Listing 1.4 is an example of a simple JSON object:
Listing 1.4. JavaScript Object Notation (JSON) Object
{
'contacts':
[{
'name':'John Doe',
'address1':'123 anywhere st.',
'address2':'Apt 456',
'city':'Yourtown',
'state':'CA',
'zip':'12345',
'country':'USA'
},
{
'name':'Jane Doe',
'address1':'456 S 789 W',
'address2':'Suite 987',
'city':'Mytown',
'state':'NY',
'zip':'54321',
'country':'USA'
}]
}
Presentation-oriented mashups also consume JSON objects returned from service hosts and web sites. Once a JSON object is received, it must be parsed in order to apply to a given web page. Since JSON is pure JavaScript, it is easily parsed using standard JavaScript utilities. As with XML, DOM manipulation techniques are usually applied to update UI artifacts once a JSON object is parsed.

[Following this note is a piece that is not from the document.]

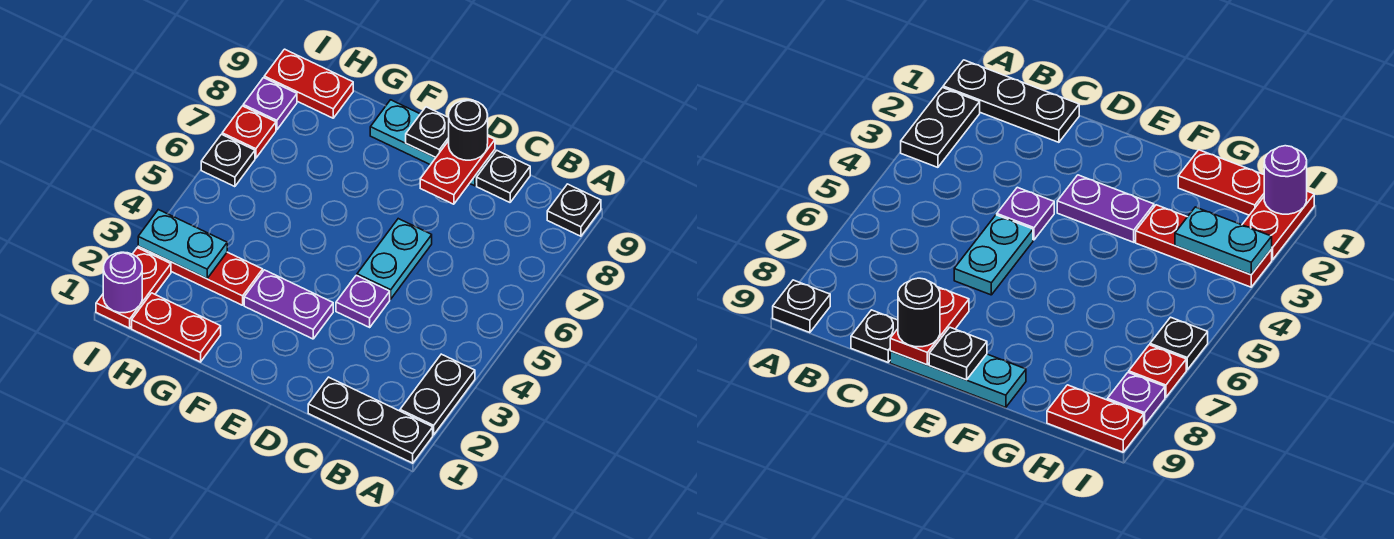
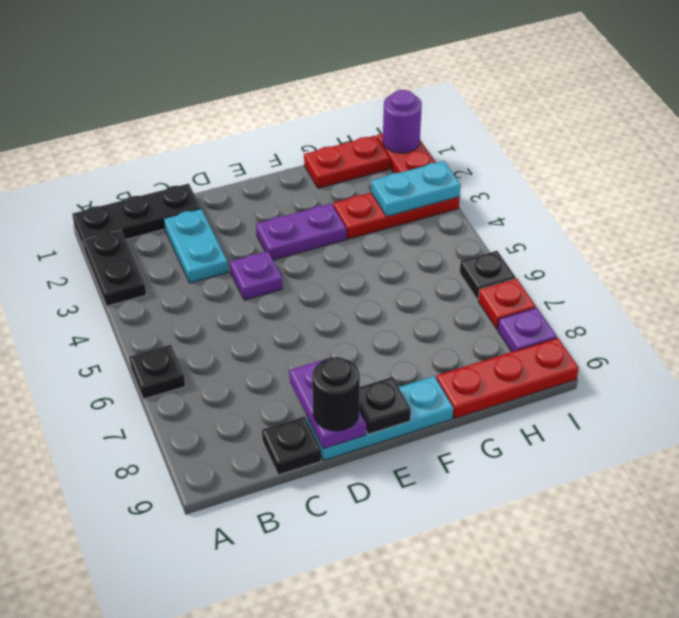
black plate A9 level 1 -> black plate A6 level 1
cyan plate D5:D6 level 1 -> cyan plate C2:C3 level 1
red plate D8:D9 level 2 -> purple plate D8:D9 level 2
red plate H9:I9 level 1 -> red plate G9:I9 level 1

Sidestepping the Browser Security Sandbox
Perhaps the biggest challenge in doing a presentation-oriented mashup is contending with the browser security sandbox, which is in place to keep sensitive information secure. To protect against malicious scripts, most browsers only allow JavaScript to communicate with the host/server from which the page was loaded. If a mashup requires access to a service from an external host, there is no easy way to access it using the XMLHttpRequest object.
When an attempt is made to access a host/server external to the host/server from which a web page was loaded, an error similar to the following will be encountered:
Error: uncaught exception: Permission denied to call method XMLHttpRequest.open.

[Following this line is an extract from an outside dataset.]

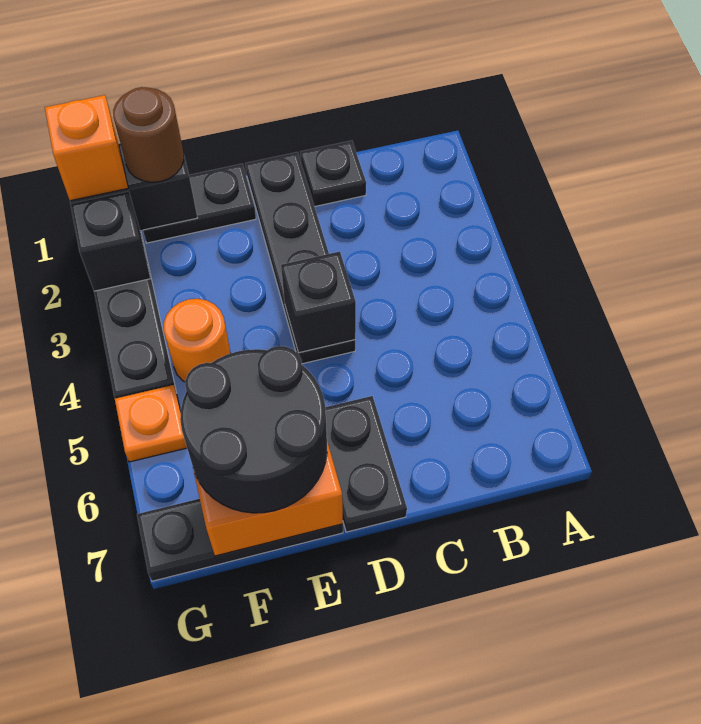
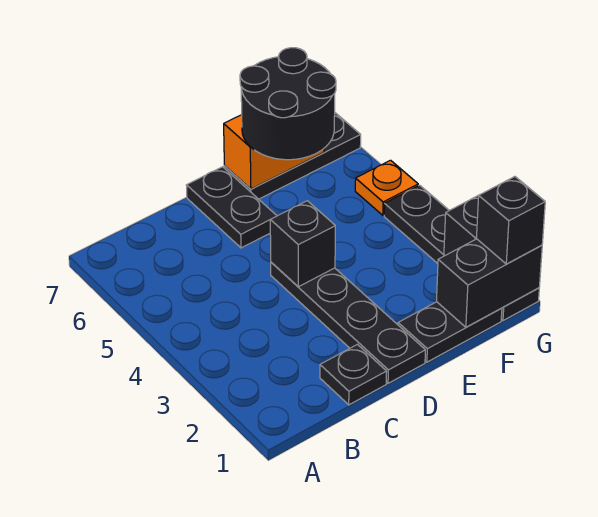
brown round brick F1 level 3 -> none
orange round brick F4 level 1 -> none
orange brick G1 level 3 -> black brick G1 level 3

Therefore, a mechanism is needed through which services can be accessed without violating the browser security sandbox. JSONP provides one solution.

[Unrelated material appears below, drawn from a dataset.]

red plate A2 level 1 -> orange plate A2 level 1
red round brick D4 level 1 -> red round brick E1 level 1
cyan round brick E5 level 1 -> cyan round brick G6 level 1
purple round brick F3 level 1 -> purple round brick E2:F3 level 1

JSON with padding (JSONP) or remote JSON is an extension of JSON where the name of a JavaScript callback function is specified as an input parameter of a service call. JSONP allows for retrieving data from external hosts/servers. The technique used by JSONP is referred to as dynamic or on-demand scripting. Using this technique, you can communicate with any domain and in this way avoid the constraints of the browser security sandbox.
Listing 1.5 is an example of using on-demand JavaScript to retrieve data from an external site.
Listing 1.5. On-Demand JavaScript
function retrieveExternalData()
{
var script = document.createElement("script");
script.src =
'http://www.example.com/aservice?output=json&
callback=aJSFunction';
script.type = 'text/javascript';
document.body.appendChild(script);
}
Listing 1.5 illustrates how to dynamically add a <script> tag into a page by manipulating the DOM so that the page can load and call another web site. The <script> tag executes on-demand and makes the service request to the site specified. If the service response is in JSONP format the JavaScript interpreter converts the response object into a JavaScript object. When a script element is inserted into the DOM the JavaScript interpreter automatically evaluates the script. JSONP responses wrap JSON data in a JavaScript function call using the name of the callback parameter. The JavaScript function is then called and any objects defined in the JSONP response are passed.
The following is an example of an evaluated JSONP response:
aJSFunction({ "item 1":"value 1", "item 2":"value 2" });
As shown in the preceding line of code, the response returned from the service is formatted as a JSON object wrapped in a JavaScript function call with the callback parameter name. The script is evaluated and the JavaScript function is called, completing the service request/response interaction.